Work required | Turn the paragraph of Ms. Neal's biography below that begins "Ms. Neal currently provides consulting services" into a bulleted list that keeps its main facts.

Ms. Neal currently provides consulting services and serves on the Board of Directors of Fossil Group, Inc. Ms. Neal most recently served as Chief Executive Officer of Bath & Body Works. Prior to that, she served as President and Chief Operating Officer of Bath & Body Works. Before joining Bath & Body Works, Ms. Neal served as President of the Outlet Division for Gap Inc. Prior to joining Gap Inc., Ms. Neal spent 22 years with Target Corporation in multiple divisions, including Dayton’s Department Stores (now Macy’s), Mervyn’s, Target Sourcing Services and Target Stores. Ms. Neal also currently serves on the Boards of Directors of two private companies: Giggle, a retail chain for babies and infants; and Soft Surroundings, a retailer of women’s clothing.

Supplied material |
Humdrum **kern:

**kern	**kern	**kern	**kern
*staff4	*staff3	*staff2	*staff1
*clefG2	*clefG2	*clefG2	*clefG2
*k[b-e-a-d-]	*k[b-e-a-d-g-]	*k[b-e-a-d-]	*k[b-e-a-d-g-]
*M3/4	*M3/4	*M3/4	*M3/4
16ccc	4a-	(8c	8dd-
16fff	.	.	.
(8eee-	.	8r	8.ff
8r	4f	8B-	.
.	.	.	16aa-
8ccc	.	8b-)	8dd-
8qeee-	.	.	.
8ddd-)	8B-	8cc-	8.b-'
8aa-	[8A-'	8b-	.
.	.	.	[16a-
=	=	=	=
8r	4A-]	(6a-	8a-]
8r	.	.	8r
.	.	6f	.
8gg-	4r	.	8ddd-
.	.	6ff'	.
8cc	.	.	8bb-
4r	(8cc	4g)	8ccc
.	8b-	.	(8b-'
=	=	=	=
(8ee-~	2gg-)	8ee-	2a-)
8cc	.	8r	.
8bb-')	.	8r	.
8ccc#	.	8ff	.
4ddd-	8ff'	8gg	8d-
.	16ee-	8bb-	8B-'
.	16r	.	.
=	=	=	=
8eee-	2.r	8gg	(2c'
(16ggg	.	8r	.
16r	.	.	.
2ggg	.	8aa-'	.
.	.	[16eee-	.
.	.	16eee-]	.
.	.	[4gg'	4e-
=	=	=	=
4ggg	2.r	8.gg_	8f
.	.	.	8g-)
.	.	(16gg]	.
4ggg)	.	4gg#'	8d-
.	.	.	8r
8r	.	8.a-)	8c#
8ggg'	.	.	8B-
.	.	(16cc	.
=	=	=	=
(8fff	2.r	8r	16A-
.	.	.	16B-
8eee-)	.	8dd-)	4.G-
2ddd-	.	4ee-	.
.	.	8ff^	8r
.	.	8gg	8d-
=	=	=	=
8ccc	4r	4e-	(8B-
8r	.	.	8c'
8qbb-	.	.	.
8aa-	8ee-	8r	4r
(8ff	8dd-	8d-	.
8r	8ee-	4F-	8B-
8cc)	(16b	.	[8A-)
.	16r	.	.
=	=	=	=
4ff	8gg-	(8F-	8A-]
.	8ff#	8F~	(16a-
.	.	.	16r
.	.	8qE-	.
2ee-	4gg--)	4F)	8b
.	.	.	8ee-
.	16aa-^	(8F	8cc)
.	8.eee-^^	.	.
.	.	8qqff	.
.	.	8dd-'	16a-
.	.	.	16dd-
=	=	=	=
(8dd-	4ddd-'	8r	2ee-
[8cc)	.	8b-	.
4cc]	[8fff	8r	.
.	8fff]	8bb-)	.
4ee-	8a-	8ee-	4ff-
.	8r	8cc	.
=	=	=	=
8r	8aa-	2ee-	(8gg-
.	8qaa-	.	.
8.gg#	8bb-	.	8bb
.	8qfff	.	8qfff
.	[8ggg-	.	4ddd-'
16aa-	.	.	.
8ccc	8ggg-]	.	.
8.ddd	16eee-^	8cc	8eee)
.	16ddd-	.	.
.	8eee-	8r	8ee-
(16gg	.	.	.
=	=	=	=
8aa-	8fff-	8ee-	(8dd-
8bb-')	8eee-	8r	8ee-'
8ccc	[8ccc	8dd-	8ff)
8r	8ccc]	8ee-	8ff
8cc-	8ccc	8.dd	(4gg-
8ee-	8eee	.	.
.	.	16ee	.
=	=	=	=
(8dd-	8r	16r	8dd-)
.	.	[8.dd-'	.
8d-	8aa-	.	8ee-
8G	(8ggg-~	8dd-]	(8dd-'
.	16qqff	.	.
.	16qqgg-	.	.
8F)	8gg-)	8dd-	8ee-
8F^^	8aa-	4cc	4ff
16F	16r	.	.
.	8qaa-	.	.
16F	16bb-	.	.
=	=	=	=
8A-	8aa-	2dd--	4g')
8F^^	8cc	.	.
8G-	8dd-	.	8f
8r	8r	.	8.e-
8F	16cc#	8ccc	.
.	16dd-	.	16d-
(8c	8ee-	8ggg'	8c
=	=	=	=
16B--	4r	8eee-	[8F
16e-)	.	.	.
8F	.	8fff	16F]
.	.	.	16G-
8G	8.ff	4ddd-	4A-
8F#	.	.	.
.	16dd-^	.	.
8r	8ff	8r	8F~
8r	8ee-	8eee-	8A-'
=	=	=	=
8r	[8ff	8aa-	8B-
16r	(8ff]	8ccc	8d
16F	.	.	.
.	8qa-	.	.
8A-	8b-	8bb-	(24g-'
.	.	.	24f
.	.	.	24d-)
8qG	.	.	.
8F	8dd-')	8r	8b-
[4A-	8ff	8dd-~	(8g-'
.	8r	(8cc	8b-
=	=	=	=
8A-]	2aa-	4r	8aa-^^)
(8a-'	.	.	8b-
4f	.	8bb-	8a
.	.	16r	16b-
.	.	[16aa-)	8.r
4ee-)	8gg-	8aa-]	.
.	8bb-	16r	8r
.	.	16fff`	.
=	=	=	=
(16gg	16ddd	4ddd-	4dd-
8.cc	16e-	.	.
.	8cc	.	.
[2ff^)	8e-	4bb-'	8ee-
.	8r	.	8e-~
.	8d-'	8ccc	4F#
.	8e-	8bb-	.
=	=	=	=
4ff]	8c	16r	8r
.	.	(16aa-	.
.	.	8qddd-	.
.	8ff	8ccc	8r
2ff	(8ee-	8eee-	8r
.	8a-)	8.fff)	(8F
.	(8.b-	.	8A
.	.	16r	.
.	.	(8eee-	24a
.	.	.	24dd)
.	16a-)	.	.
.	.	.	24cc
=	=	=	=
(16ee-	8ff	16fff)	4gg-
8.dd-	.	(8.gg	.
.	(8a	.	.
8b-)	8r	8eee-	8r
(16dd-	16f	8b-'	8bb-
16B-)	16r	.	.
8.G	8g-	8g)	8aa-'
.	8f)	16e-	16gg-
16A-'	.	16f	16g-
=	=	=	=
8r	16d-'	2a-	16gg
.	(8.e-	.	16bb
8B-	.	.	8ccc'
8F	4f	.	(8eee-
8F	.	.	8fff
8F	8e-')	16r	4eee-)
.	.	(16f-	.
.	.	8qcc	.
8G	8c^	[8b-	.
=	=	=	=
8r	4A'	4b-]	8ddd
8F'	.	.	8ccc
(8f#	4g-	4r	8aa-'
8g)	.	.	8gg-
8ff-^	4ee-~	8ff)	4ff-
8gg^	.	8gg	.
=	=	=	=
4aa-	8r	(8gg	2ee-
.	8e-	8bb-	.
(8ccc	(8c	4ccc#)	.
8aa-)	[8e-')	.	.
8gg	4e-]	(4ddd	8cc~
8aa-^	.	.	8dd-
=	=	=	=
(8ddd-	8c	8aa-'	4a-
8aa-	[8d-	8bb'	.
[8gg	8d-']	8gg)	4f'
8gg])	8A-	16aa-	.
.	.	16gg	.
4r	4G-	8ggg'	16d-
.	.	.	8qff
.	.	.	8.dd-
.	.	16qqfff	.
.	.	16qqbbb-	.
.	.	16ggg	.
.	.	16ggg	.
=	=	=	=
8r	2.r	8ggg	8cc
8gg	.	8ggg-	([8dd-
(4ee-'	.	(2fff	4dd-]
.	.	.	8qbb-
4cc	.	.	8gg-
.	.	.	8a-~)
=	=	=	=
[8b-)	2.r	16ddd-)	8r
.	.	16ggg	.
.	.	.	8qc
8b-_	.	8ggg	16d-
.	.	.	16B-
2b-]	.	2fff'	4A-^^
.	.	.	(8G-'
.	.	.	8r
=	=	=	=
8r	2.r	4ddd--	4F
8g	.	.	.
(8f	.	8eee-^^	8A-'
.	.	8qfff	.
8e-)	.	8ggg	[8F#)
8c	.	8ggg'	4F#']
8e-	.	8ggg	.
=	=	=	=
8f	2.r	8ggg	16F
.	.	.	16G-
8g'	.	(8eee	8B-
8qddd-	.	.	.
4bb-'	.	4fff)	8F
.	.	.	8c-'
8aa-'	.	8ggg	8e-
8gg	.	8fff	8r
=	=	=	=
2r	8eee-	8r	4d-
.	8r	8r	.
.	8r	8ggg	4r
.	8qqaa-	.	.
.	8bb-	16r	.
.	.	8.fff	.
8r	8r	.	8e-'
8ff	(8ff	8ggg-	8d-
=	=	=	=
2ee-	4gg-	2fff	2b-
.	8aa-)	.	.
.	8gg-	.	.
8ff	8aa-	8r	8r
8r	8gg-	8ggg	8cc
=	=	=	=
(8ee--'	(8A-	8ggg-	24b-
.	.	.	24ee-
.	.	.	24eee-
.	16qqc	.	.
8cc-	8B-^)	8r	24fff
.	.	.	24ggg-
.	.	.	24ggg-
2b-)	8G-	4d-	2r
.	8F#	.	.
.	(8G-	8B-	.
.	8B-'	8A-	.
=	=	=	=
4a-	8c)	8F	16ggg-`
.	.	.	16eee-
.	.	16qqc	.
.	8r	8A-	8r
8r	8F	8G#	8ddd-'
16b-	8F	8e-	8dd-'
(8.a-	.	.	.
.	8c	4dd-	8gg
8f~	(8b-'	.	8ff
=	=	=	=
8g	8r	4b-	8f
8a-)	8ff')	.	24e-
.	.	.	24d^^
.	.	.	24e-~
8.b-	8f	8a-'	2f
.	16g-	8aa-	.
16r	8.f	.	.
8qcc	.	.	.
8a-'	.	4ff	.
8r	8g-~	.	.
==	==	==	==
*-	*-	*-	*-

Response to the exercise |
- Currently provides consulting services and sits on the Board of Directors of Fossil Group, Inc.
- Most recently Chief Executive Officer of Bath & Body Works; earlier its President and Chief Operating Officer
- Before Bath & Body Works, President of the Outlet Division for Gap Inc.
- Before Gap Inc., 22 years with Target Corporation in multiple divisions: Dayton's Department Stores (now Macy's), Mervyn's, Target Sourcing Services and Target Stores
- Currently on the Boards of Directors of two private companies: Giggle, a retail chain for babies and infants, and Soft Surroundings, a retailer of women's clothing